### Instruções do exercício
No texto sobre abstrações que vazam, quais duas tecnologias da especificação JEE o autor escolhe para ilustrar os "vazamentos"?

### Trecho do texto
════════════════════

Recomendo a todos que leiam o artigo, mas resumidamente, ele chama atenção para o fato de que as abstrações que criamos no mundo da informática, cujo objetivo em geral é encapsular determinada complexidade, acabam deixando, sobre determinadas circunstâncias, esta complexidade “vazar”, ou seja, acabamos tendo que lidar com a complexidade anyway

Desta forma, o autor propõe a law of the leaky abstraction, enunciada da seguinte forma:

“Toda abstração não trivial é, em certo grau, sujeita a vazamentos”

Não vou entrar aqui nas inúmeras abstrações das quais fazemos uso no ambiente da computação. De fato, o artigo faz isso muito bem (Não deixem de ler!). Gostaria, no entanto, de convidar os leitores a refletir sobre as abstrações que temos na plataforma JEE. Seriam elas também vítimas da law of the leaky abstraction?

Penso que sim. E para ilustrar, vou citar exemplos em duas tecnologias chaves da especificação JEE: JSF e EJB. Além disso, tenho certeza que o leitor será capaz de identificar outros “vazamentos” na plataforma JEE.

“Vazamentos” e Java Server Faces (JSF)

Como a maioria dos frameworks web, JSF tenta abstrair “detalhes” pertinentes ao desenvolvimento deste tipo de aplicações, como submissão de formulários e conversão de tipos. O framework quer nos fazer crer , por exemplo, que é possível simplesmente associar um método ou uma propriedade em um managed bean (server-side) ao clique de um botão ou valor de um input na interface (client-side).

════════════════════

[Entradas salvas]
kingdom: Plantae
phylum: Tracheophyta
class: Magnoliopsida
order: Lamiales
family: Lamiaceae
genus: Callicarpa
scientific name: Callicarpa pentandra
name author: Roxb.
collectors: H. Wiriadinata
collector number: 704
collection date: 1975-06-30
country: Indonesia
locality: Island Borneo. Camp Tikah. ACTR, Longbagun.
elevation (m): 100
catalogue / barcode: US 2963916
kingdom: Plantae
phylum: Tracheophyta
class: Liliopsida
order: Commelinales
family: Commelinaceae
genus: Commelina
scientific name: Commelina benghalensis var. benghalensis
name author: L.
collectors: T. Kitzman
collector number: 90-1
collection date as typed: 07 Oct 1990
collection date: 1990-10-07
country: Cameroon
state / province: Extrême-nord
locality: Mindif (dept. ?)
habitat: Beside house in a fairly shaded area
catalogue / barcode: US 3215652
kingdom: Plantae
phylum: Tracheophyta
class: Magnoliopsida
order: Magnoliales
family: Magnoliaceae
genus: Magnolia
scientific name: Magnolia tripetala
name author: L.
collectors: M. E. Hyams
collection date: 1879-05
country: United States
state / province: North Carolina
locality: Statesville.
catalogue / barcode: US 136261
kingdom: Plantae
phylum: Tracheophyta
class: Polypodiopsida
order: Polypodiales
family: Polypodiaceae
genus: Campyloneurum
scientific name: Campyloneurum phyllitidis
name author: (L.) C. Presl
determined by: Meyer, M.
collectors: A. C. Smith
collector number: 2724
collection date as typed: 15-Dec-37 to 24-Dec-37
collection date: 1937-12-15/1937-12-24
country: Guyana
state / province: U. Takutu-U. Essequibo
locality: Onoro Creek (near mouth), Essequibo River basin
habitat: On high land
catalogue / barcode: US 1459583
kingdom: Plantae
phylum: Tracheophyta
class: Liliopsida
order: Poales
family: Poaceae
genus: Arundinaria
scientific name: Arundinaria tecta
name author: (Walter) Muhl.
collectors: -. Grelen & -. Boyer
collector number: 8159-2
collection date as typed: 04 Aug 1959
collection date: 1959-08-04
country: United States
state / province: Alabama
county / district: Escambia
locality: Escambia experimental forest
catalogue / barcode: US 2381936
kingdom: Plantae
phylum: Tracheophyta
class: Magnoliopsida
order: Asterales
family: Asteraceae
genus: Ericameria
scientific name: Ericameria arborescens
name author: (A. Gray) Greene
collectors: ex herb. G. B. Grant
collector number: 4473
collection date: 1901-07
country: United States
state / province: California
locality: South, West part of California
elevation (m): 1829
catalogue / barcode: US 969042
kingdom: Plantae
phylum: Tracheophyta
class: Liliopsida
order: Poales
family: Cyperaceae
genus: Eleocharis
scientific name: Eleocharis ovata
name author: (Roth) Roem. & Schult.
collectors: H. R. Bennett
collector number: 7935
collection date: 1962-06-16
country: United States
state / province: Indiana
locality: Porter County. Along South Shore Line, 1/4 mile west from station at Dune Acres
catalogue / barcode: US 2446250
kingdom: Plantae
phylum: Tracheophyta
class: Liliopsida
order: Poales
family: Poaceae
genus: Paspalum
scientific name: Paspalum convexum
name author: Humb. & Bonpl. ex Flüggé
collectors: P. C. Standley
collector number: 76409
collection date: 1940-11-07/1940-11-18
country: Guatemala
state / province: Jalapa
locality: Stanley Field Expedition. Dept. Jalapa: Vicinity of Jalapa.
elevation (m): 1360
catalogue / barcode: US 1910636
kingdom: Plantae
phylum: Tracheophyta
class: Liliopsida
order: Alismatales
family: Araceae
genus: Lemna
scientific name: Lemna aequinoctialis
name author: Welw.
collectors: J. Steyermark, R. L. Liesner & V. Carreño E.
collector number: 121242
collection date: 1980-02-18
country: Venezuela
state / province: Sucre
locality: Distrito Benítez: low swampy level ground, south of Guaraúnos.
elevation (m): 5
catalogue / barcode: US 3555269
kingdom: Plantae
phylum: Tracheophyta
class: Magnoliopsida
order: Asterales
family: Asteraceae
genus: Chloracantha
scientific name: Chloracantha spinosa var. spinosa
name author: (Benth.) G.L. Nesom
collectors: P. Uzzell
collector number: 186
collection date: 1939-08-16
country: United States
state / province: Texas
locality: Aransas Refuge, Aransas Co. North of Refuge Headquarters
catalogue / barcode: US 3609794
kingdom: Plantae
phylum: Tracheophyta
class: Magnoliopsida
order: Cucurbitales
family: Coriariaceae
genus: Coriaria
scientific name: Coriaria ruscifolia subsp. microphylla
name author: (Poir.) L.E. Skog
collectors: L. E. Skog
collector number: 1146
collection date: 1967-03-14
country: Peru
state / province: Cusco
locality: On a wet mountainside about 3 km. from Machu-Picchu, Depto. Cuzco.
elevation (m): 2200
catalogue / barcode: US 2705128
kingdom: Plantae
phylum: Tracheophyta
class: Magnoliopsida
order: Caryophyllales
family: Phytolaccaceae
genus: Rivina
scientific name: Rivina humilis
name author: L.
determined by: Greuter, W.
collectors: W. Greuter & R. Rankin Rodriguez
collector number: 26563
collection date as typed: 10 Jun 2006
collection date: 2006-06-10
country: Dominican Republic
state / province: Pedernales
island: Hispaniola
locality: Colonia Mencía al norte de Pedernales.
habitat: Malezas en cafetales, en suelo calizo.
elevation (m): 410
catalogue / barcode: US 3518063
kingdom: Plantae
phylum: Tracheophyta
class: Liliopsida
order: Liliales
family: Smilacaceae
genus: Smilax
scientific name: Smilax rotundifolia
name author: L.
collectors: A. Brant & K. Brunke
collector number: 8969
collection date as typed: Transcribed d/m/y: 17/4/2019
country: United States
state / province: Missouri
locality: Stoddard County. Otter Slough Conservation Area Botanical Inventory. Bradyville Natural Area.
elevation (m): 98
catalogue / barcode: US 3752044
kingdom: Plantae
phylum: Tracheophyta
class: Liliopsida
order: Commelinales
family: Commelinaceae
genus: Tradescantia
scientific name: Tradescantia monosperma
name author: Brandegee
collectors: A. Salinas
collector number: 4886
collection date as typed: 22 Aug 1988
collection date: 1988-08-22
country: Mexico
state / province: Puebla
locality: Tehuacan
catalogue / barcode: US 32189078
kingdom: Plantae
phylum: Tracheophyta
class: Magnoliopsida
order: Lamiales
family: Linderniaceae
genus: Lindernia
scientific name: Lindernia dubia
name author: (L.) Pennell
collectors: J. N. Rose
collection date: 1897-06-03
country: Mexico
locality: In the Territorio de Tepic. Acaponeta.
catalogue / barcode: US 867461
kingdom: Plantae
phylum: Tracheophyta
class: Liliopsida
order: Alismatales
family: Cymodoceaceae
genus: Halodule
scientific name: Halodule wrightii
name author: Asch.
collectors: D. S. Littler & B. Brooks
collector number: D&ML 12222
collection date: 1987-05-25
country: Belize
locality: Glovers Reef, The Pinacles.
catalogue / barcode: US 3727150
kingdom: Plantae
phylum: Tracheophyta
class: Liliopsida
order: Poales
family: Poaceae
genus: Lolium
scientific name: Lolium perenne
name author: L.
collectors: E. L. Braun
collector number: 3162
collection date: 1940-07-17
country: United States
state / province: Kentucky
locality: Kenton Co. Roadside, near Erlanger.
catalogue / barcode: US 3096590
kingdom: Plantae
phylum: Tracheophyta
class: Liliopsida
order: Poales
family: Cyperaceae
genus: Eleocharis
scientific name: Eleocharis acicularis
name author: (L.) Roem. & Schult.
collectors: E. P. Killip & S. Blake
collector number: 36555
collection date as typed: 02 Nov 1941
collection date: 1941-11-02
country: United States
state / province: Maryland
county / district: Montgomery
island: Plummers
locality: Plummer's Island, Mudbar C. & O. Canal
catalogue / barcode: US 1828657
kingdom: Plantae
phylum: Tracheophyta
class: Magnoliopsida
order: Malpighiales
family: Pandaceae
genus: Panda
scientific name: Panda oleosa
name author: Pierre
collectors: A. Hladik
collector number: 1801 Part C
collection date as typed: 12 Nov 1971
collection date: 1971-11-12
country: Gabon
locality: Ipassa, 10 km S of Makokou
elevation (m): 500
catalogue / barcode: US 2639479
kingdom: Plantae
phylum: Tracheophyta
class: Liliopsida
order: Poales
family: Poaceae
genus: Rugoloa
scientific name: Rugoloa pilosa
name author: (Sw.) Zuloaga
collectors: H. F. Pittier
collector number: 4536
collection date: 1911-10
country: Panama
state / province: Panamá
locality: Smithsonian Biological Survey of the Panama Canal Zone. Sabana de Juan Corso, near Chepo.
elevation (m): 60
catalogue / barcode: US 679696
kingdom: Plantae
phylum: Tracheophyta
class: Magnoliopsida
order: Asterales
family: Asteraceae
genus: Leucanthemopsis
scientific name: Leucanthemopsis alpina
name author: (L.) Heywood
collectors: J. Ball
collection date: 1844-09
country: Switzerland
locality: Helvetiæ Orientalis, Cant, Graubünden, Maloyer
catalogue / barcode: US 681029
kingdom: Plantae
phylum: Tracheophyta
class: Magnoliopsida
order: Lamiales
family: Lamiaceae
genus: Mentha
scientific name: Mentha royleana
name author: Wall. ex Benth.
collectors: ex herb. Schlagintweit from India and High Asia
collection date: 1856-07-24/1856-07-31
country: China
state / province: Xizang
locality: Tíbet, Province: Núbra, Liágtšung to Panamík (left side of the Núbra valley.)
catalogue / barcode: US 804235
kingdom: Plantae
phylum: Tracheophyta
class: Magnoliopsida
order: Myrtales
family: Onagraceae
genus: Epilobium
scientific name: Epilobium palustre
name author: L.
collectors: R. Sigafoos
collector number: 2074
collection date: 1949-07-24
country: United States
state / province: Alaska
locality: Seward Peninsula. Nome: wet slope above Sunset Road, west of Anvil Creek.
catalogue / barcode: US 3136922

════════════════════

### Resposta esperada
JSF e EJB.